▶ **Required work**:
Give back exactly the stretch of data below from the line holding "(599, 258) none -> [566,290,598,302] FFS" through the line holding "(711, 322) none -> [695,358,727,370] FFS", both ends included, and leave the remaining lines out.

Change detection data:
────────────────

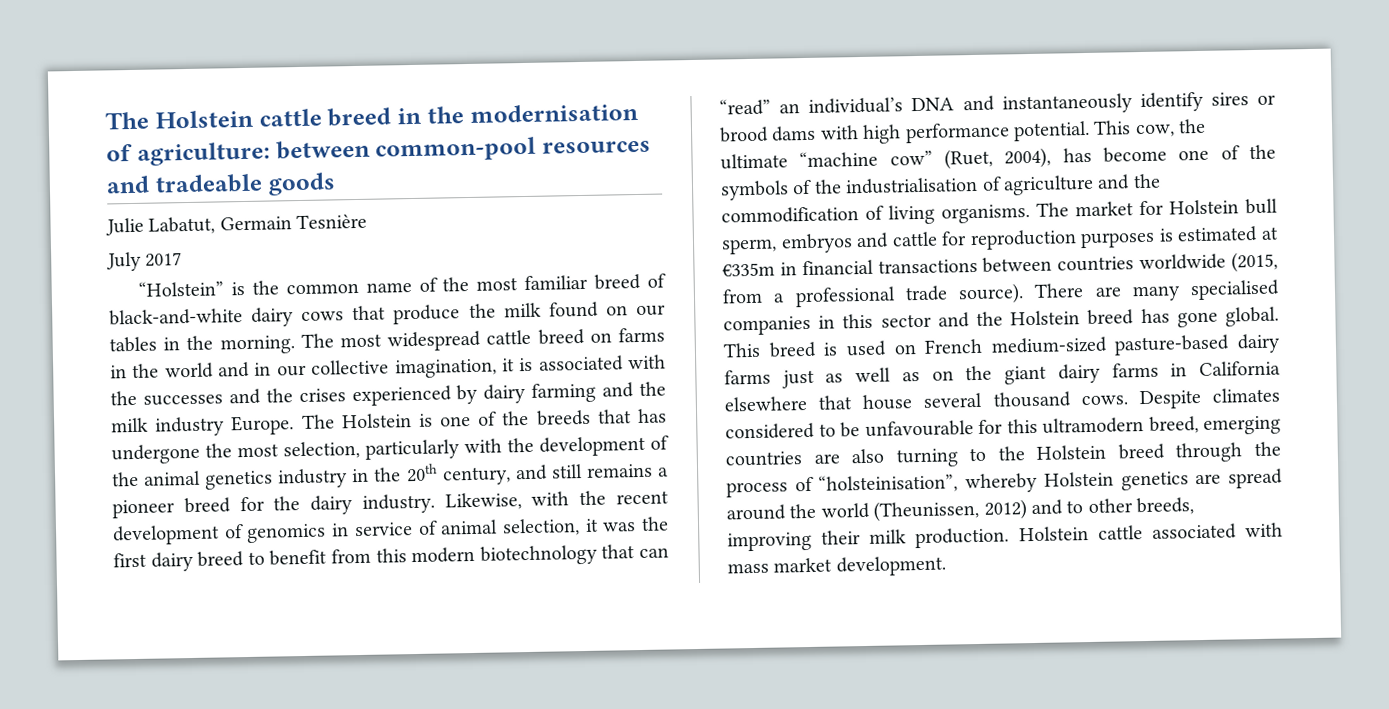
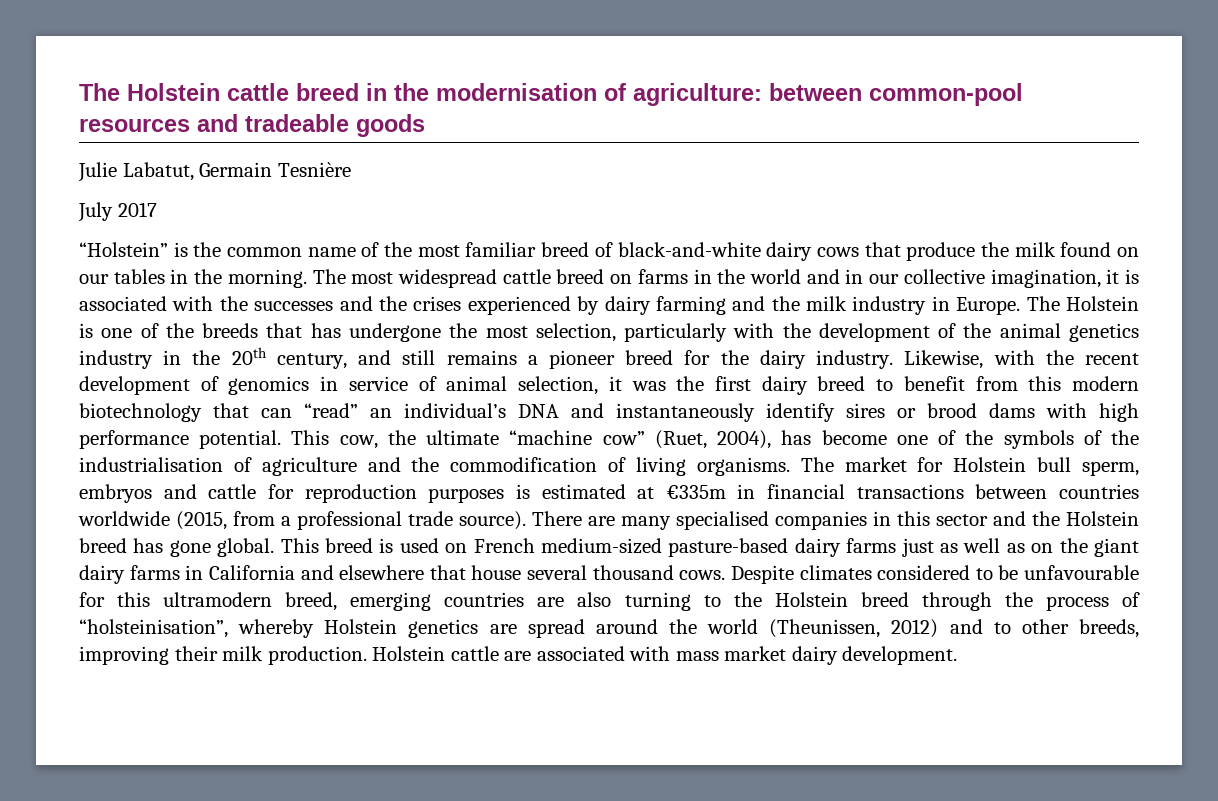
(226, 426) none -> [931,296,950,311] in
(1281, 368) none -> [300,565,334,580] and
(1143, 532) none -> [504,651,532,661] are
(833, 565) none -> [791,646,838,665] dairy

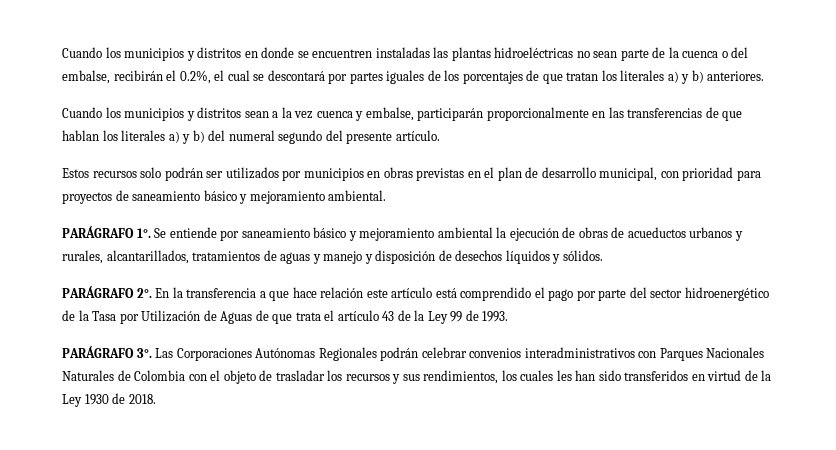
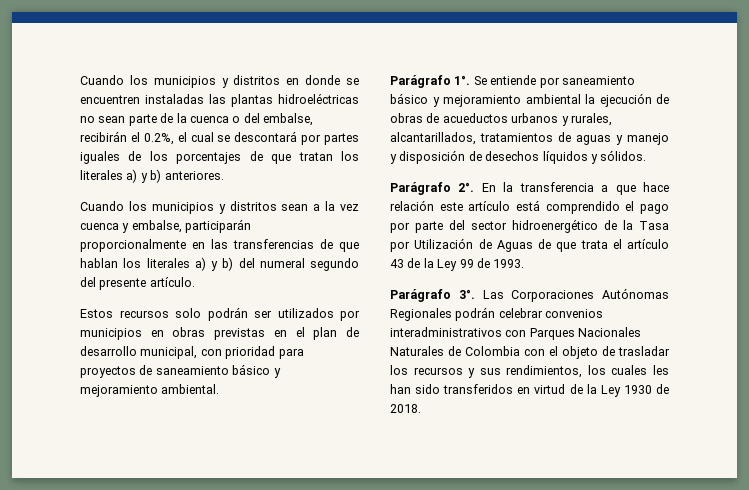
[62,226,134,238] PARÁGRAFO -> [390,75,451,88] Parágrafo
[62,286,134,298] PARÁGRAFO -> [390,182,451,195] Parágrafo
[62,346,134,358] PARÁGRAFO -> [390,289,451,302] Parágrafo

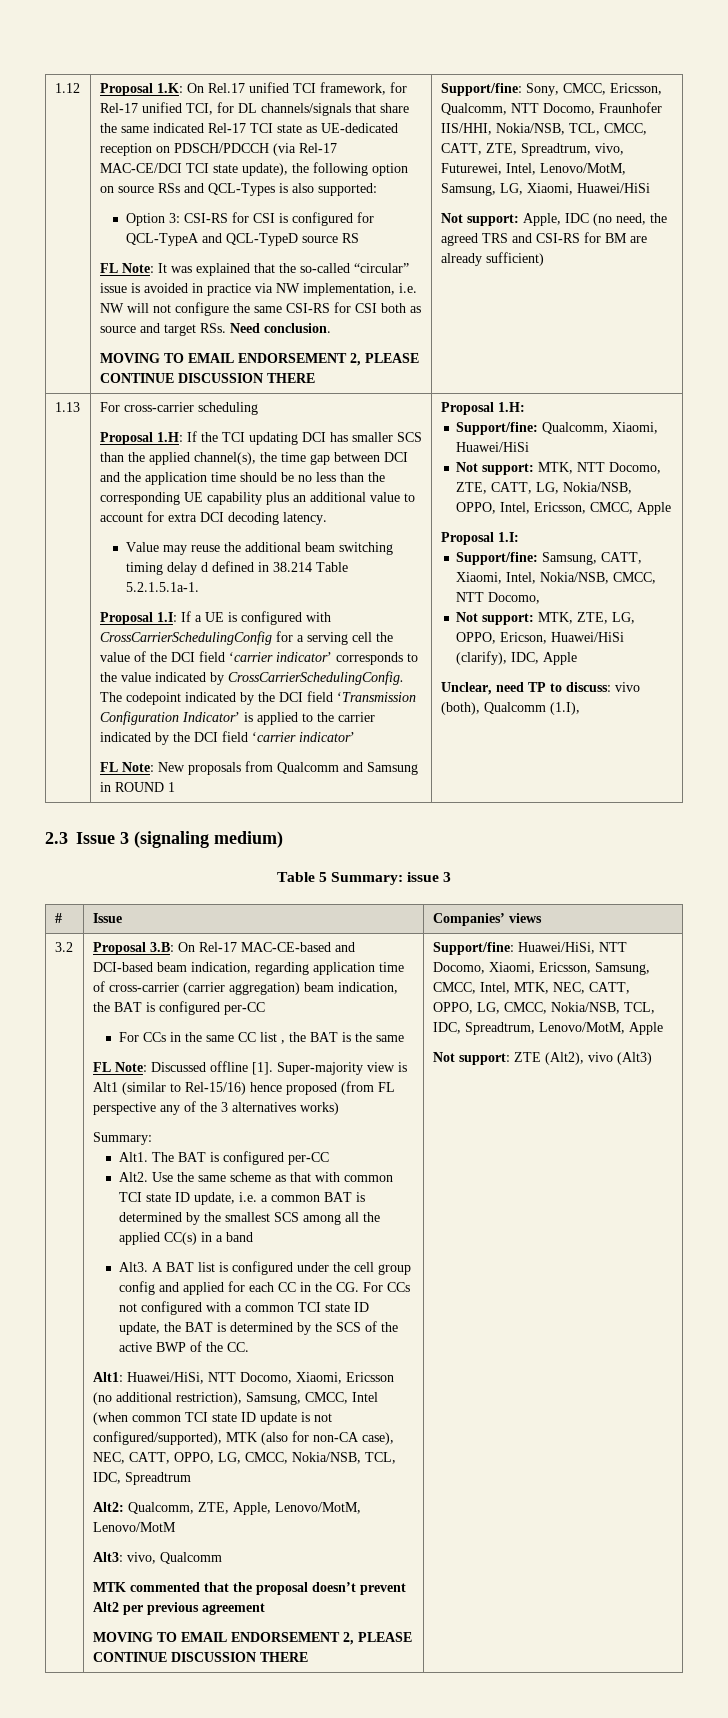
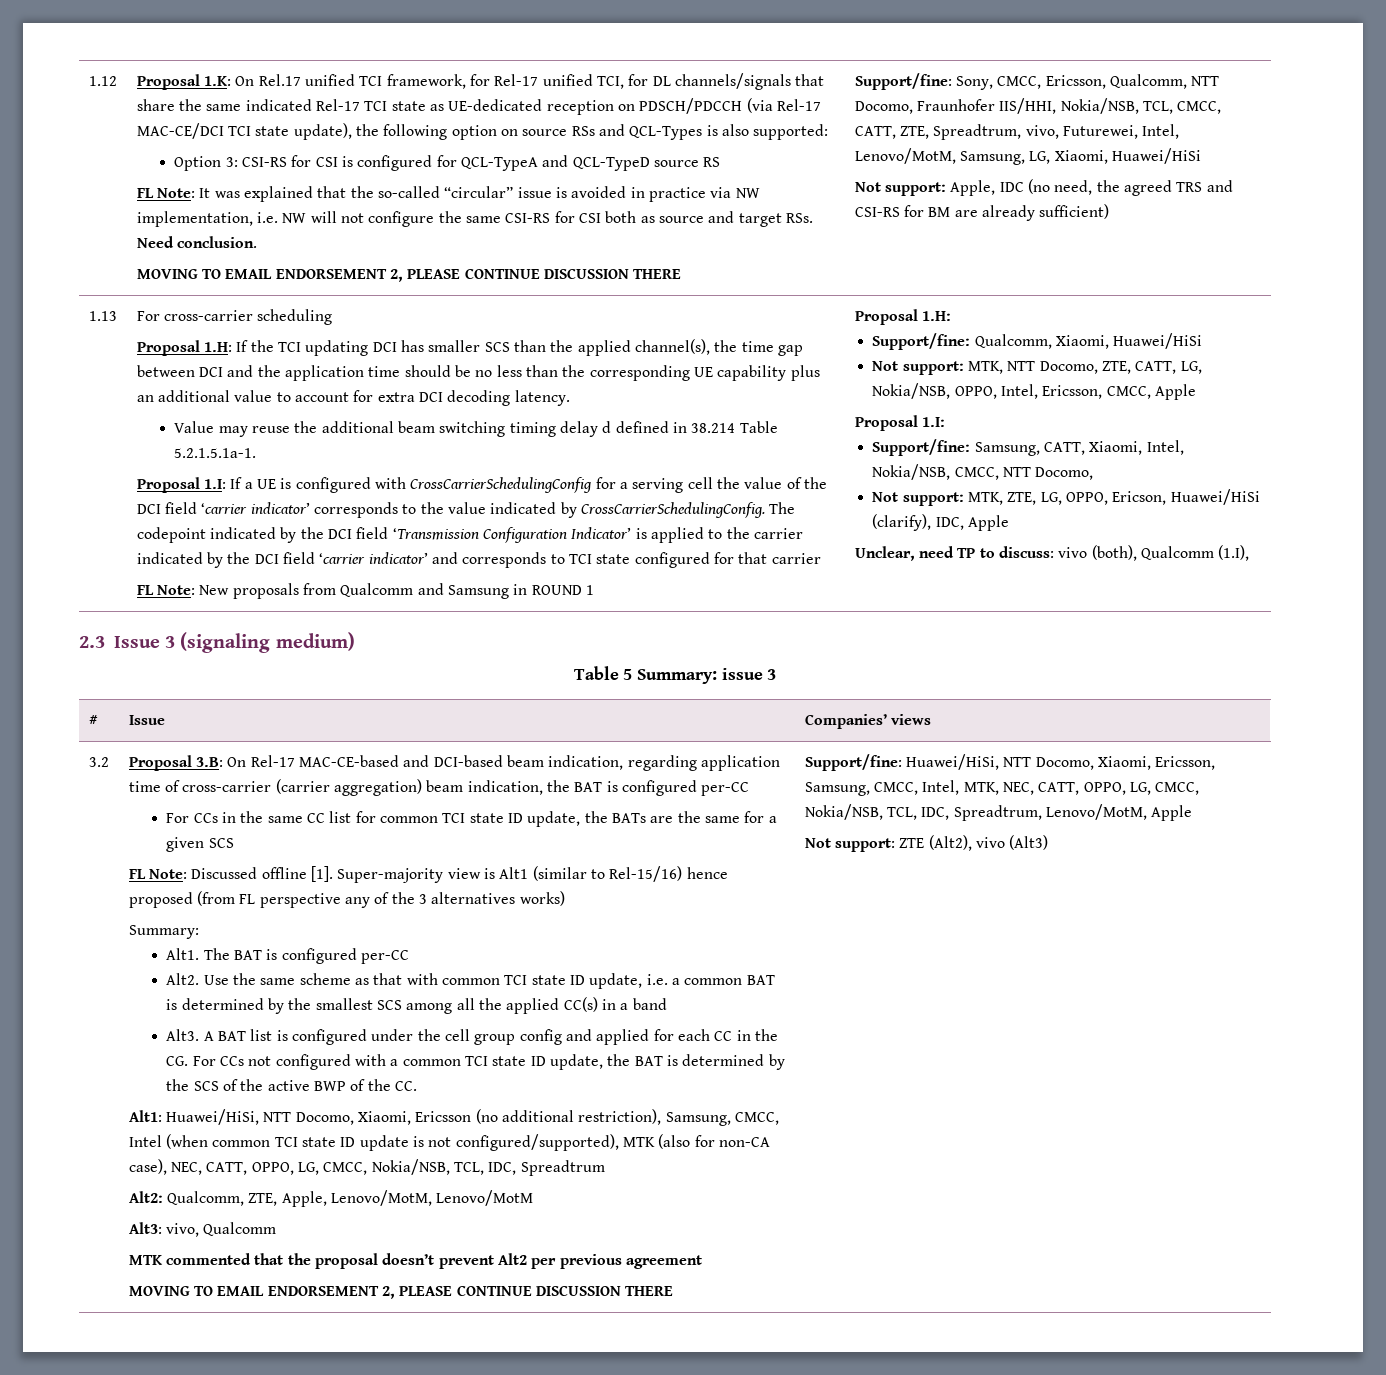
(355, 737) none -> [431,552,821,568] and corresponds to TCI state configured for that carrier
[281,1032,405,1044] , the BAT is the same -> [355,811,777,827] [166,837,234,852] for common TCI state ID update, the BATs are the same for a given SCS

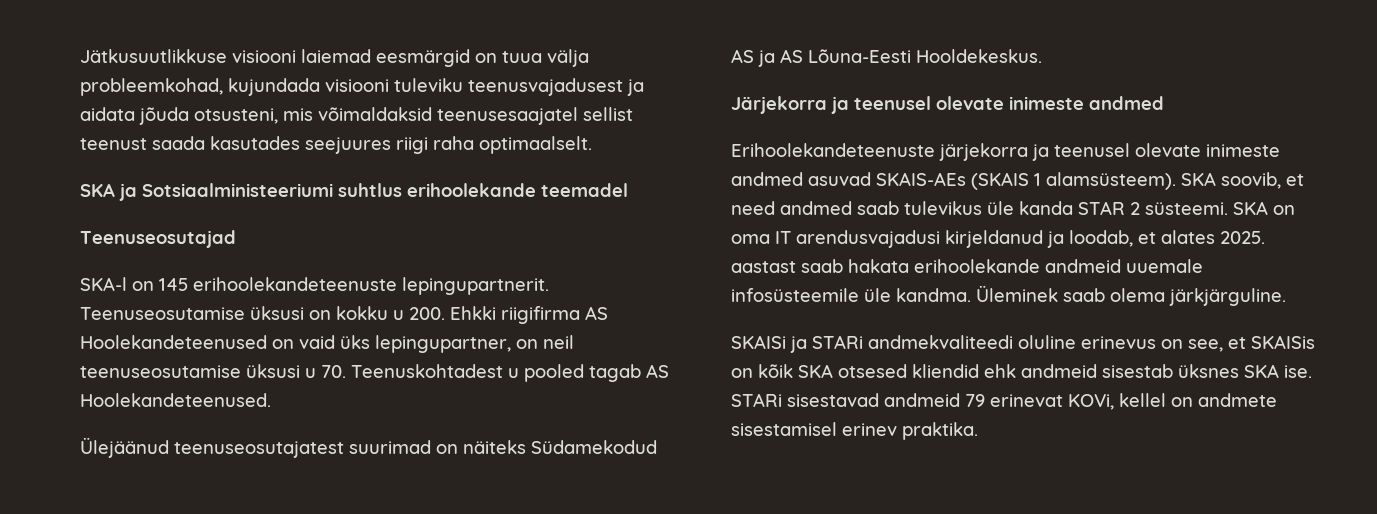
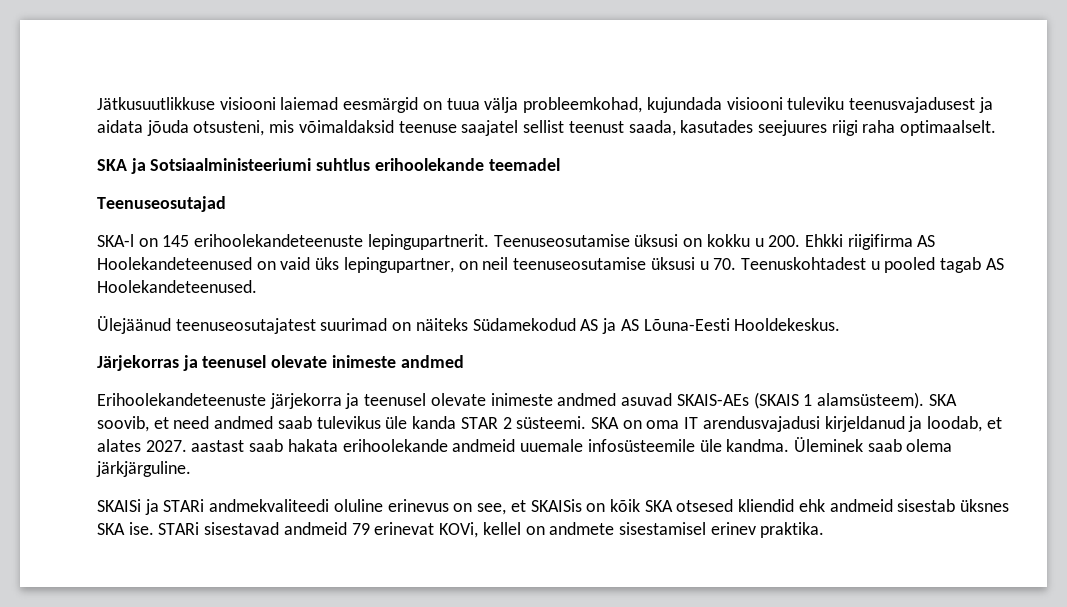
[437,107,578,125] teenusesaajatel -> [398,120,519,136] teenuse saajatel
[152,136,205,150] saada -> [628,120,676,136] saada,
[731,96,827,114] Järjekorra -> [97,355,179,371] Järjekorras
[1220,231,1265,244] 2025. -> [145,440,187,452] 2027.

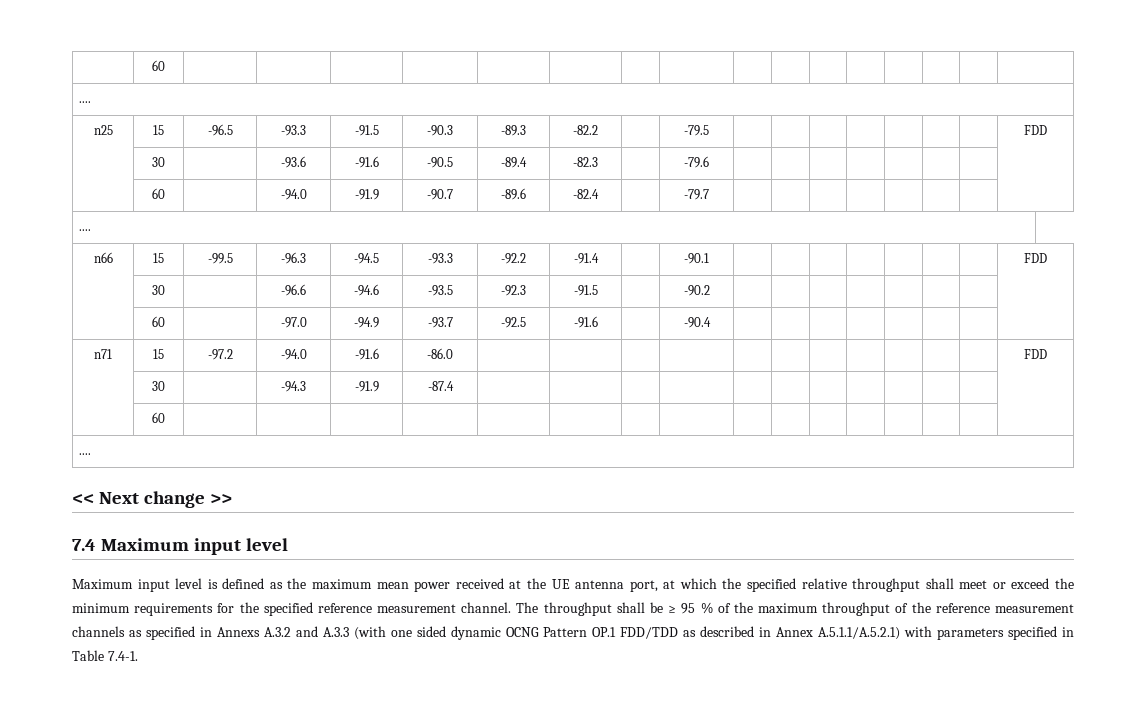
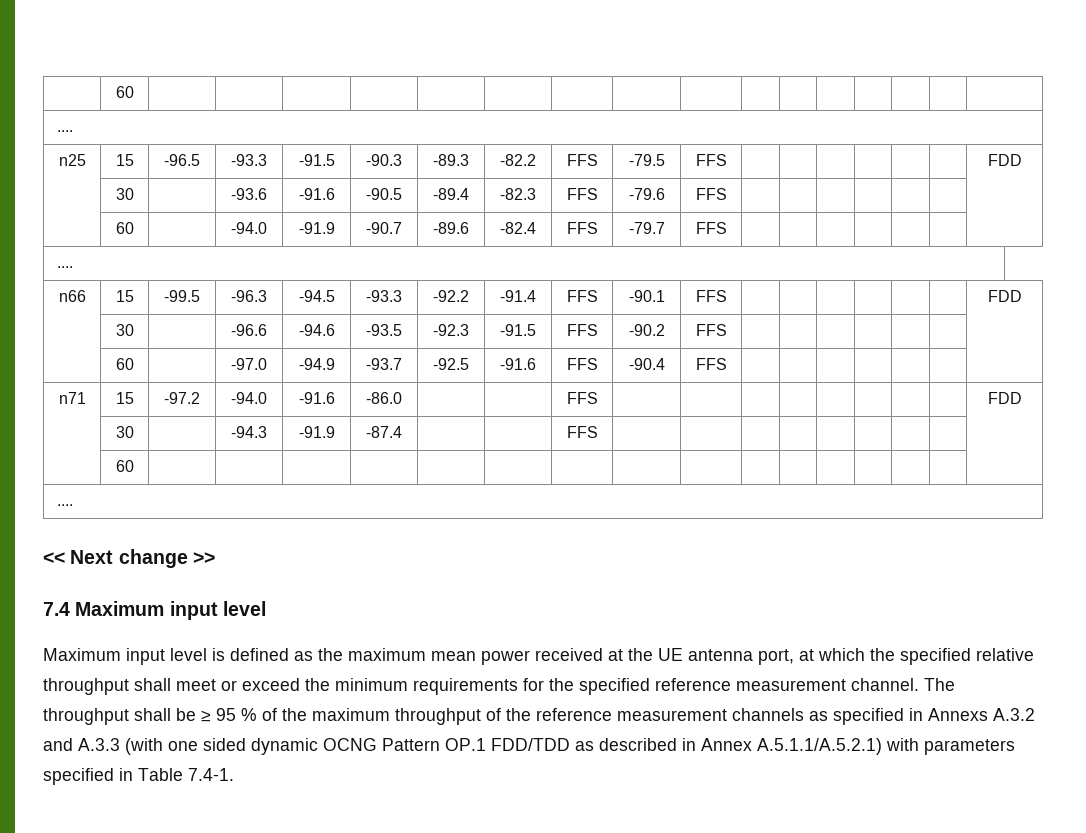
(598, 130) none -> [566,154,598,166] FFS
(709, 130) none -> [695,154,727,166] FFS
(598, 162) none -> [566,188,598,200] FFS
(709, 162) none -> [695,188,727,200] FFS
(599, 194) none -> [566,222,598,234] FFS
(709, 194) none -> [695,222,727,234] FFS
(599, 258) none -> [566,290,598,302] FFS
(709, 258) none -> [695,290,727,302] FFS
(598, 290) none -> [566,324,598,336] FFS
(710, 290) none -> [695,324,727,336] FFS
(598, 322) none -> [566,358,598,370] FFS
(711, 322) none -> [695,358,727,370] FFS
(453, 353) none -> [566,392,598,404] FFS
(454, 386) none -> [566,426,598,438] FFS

────────────────

▶ **Written answer**:
(599, 258) none -> [566,290,598,302] FFS
(709, 258) none -> [695,290,727,302] FFS
(598, 290) none -> [566,324,598,336] FFS
(710, 290) none -> [695,324,727,336] FFS
(598, 322) none -> [566,358,598,370] FFS
(711, 322) none -> [695,358,727,370] FFS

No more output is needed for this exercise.